═════ Entries provided
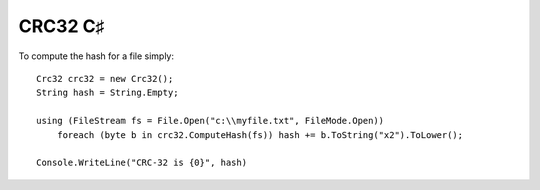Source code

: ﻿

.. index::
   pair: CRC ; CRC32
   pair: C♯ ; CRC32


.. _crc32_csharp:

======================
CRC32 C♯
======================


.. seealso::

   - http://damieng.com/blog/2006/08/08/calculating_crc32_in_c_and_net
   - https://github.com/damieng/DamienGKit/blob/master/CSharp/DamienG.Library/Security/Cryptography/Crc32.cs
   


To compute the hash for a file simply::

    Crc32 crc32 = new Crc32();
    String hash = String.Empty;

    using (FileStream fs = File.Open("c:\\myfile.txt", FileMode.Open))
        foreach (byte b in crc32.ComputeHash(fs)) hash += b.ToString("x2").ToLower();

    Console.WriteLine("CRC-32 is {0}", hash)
══════════
— Problem details —
From the opening line of the listing above through the line bearing "Crc32 crc32 = new Crc32();", repeat each line exactly. Drop every picture.

— Reply to the task —
Source code

: ﻿

.. index::
   pair: CRC ; CRC32
   pair: C♯ ; CRC32


.. _crc32_csharp:

======================
CRC32 C♯
======================


.. seealso::

   - http://damieng.com/blog/2006/08/08/calculating_crc32_in_c_and_net
   - https://github.com/damieng/DamienGKit/blob/master/CSharp/DamienG.Library/Security/Cryptography/Crc32.cs
   


To compute the hash for a file simply::

    Crc32 crc32 = new Crc32();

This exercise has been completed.